[Start of Attachment]

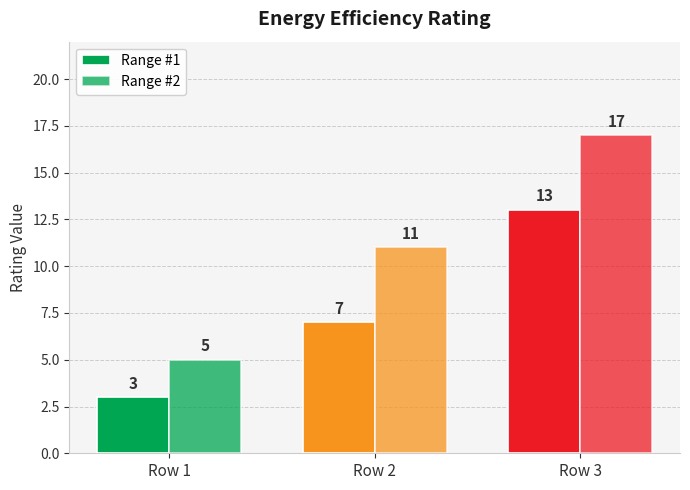

Which series has the largest range (max minus min)?

Range #2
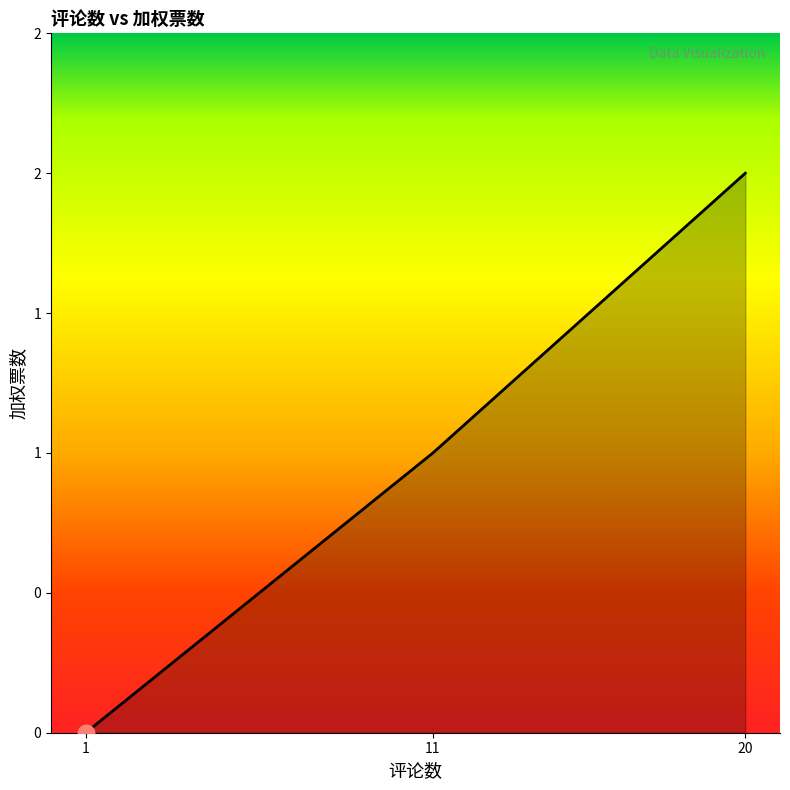

Which category has the highest value across all series?

20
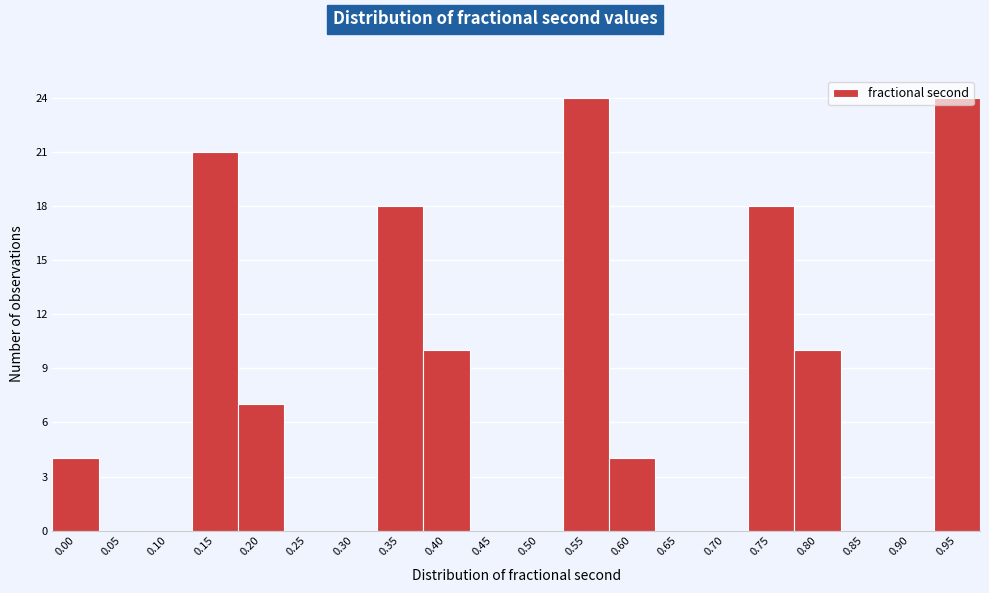

What is the sum of the values at 0.55 and 0.95?

48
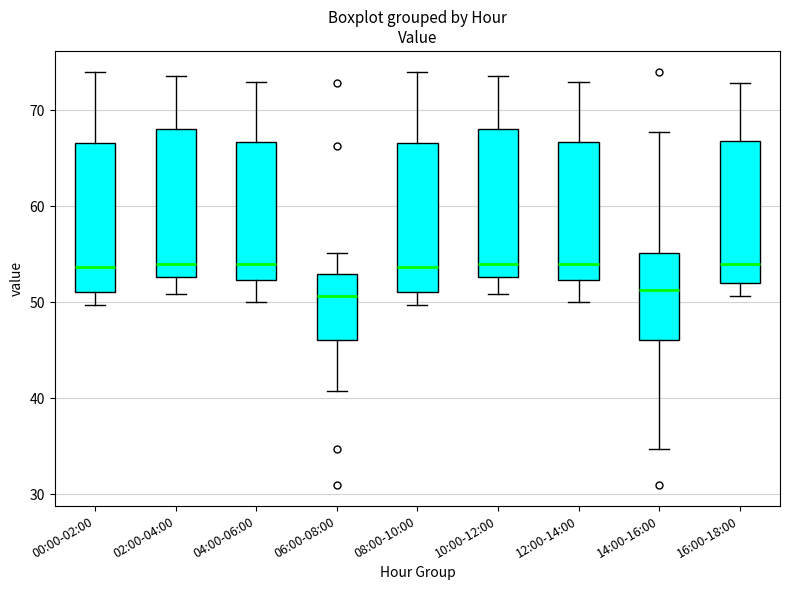

Reading left to right, read every box against the y-axis: the position of its median line, the range the box covers, and the ends of its whiskers. The values are not printed on the chart, so give them approximately, as read against the axis.

00:00-02:00: median 54, box 51 to 67, whiskers 50 to 74
02:00-04:00: median 54, box 53 to 68, whiskers 51 to 74
04:00-06:00: median 54, box 52 to 67, whiskers 50 to 73
06:00-08:00: median 51, box 46 to 53, whiskers 41 to 55
08:00-10:00: median 54, box 51 to 67, whiskers 50 to 74
10:00-12:00: median 54, box 53 to 68, whiskers 51 to 74
12:00-14:00: median 54, box 52 to 67, whiskers 50 to 73
14:00-16:00: median 51, box 46 to 55, whiskers 35 to 68
16:00-18:00: median 54, box 52 to 67, whiskers 51 to 73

[End of Attachment]

• Exercise instructions:
Reproduce all of the material above word for word, leaving out the pictures.

• Output of the task:
Which series has the largest range (max minus min)?

Range #2

Which category has the highest value across all series?

20

What is the sum of the values at 0.55 and 0.95?

48

Reading left to right, read every box against the y-axis: the position of its median line, the range the box covers, and the ends of its whiskers. The values are not printed on the chart, so give them approximately, as read against the axis.

00:00-02:00: median 54, box 51 to 67, whiskers 50 to 74
02:00-04:00: median 54, box 53 to 68, whiskers 51 to 74
04:00-06:00: median 54, box 52 to 67, whiskers 50 to 73
06:00-08:00: median 51, box 46 to 53, whiskers 41 to 55
08:00-10:00: median 54, box 51 to 67, whiskers 50 to 74
10:00-12:00: median 54, box 53 to 68, whiskers 51 to 74
12:00-14:00: median 54, box 52 to 67, whiskers 50 to 73
14:00-16:00: median 51, box 46 to 55, whiskers 35 to 68
16:00-18:00: median 54, box 52 to 67, whiskers 51 to 73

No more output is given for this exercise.